With respect to the earnings rating of 4, the ombudsman found the bank’s earnings exhibited characteristics of this rating and were deficient. Earnings were insufficient to support operations and maintain appropriate capital and the ALLL after significant charge-offs taken during the examination required an additional provision expense. This caused retained earnings to plummet, which negatively affected the bank’s capital position. Net interest margin was also low compared to peer and was negatively impacted by a sizeable portfolio of low yielding investments and nonaccrual loans. Despite classified assets declining after the charge-offs were taken, future earnings may be further hampered by a high level of nonaccrual and past due loans.
With respect to the capital rating of 3, the ombudsman found the bank’s capital position exhibited characteristics of this rating and was less than satisfactory. The bank’s level of capital at the time of the examination did not fully support the bank’s moderate/high and increasing risk profile. The bank suffered significant losses at the examination and during a recent prior year, causing a significant decline in the Tier 1 leverage ratio. Additional sources of capital are limited.

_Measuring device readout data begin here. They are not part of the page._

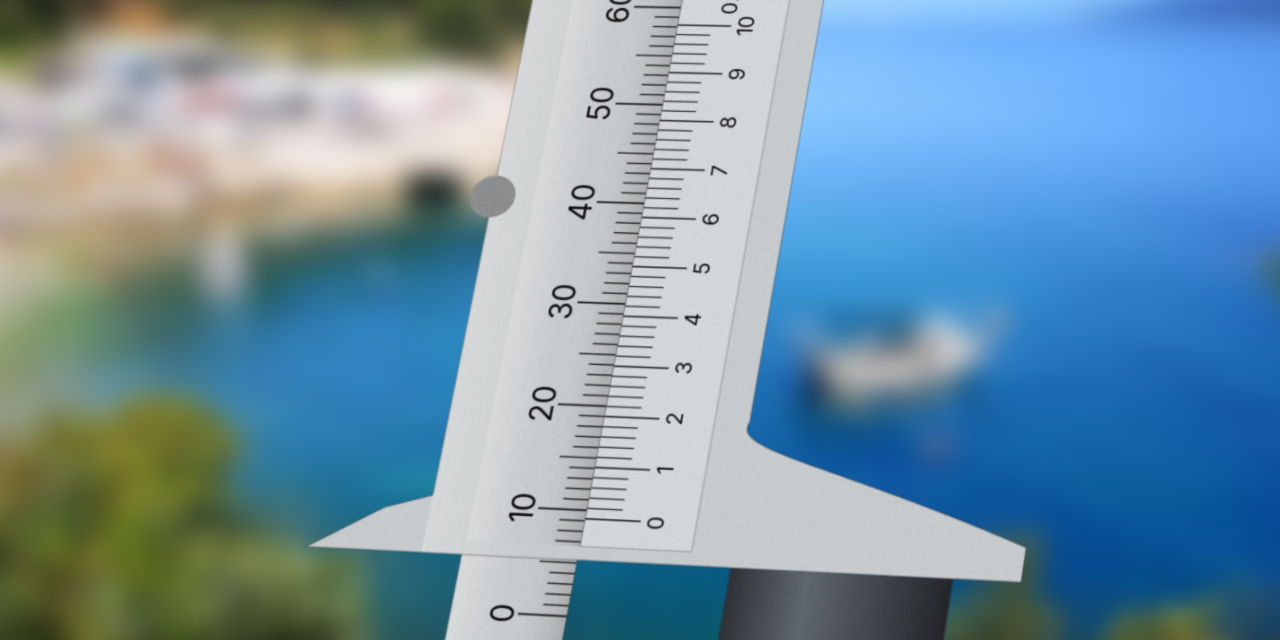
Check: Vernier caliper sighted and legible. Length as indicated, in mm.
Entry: 9.2 mm
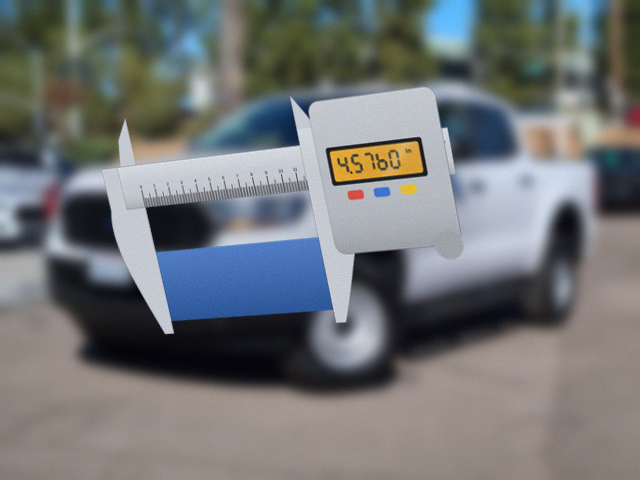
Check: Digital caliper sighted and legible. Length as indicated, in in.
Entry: 4.5760 in
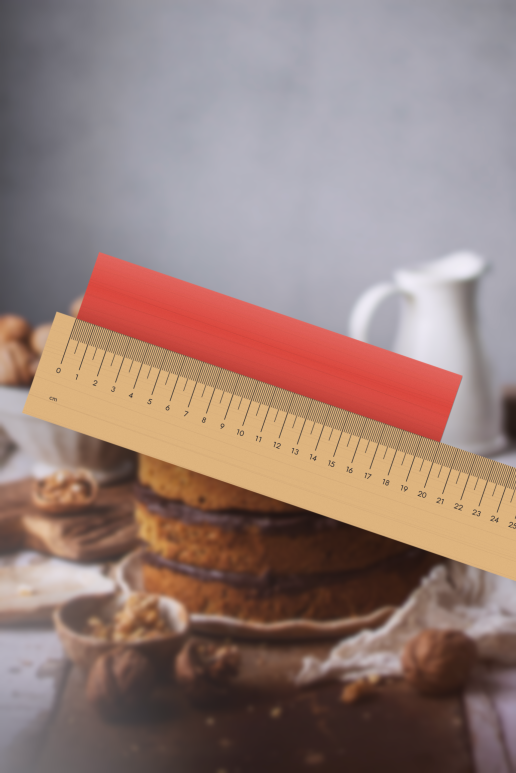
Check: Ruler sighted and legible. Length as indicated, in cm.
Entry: 20 cm
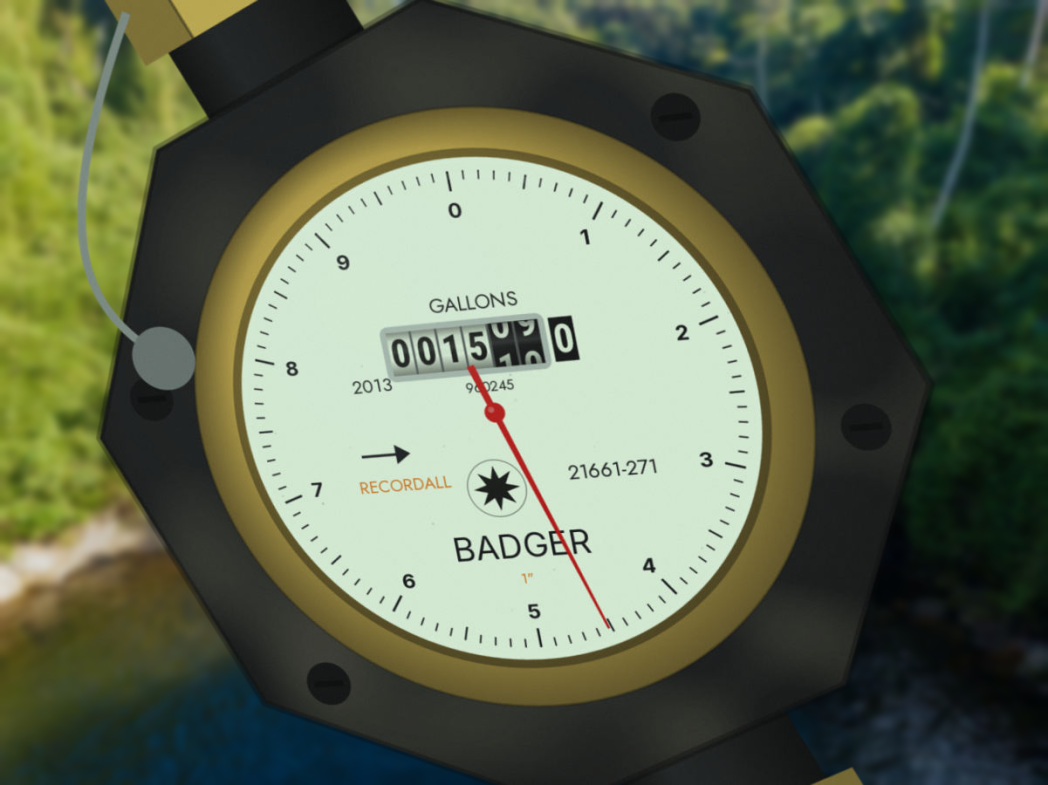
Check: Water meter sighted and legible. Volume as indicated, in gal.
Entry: 15094.5 gal
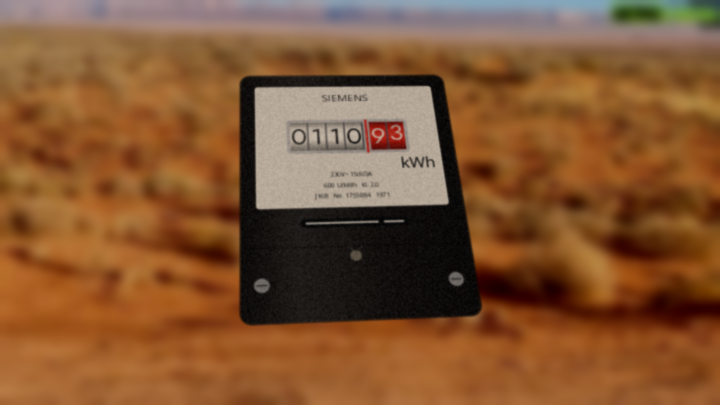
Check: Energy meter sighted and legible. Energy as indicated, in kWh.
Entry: 110.93 kWh
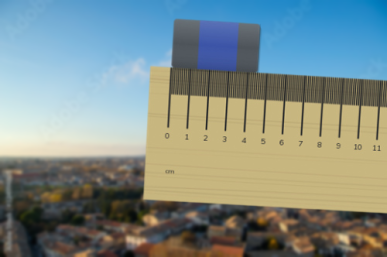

With respect to the management rating of 4, the ombudsman found board and management supervision exhibited characteristics of this rating and was deficient. Risk management practices were inadequate considering the moderate/high and increasing risk to the bank and the nature of its activities. Inadequate risk management practices stem from deficient systems, policies, procedures, or personnel and include poor strategic and succession planning in addition to the weaknesses mentioned under the asset quality rating above. The number and magnitude of problems at the time of the examination were excessive for a bank with limited staff and specialized expertise. In addition, these problems require more than normal supervision to correct.
With respect to the composite rating of 3, based on the collective facts as presented above, the ombudsman found the bank’s overall condition reflected this rating. At the examination, the bank exhibited several unsafe and unsound practices including serious financial and managerial deficiencies that raised supervisory concern. The bank exhibited moderate/high and increasing risk. Management has shown the inability or unwillingness to address weaknesses in the appropriate timeframes as evidenced by repeat MRAs and ongoing issues with several problem loans that were either not recognized as problems or were not charged off in a timely manner. Large charge offs taken during the examination and a previous year caused significant losses and capital erosion. The bank also violated call report and insider laws. In addition, several risk management practices were less than satisfactory including call report auditing, loan review, strategic planning, and capital planning. The bank exhibited further weaknesses in its credit administration practices and ALLL methodology. Therefore, the overall condition was less than satisfactory. The board and management were encouraged to work with their supervisory office to correct the identified deficiencies and violations of law and regulation raised in the examination.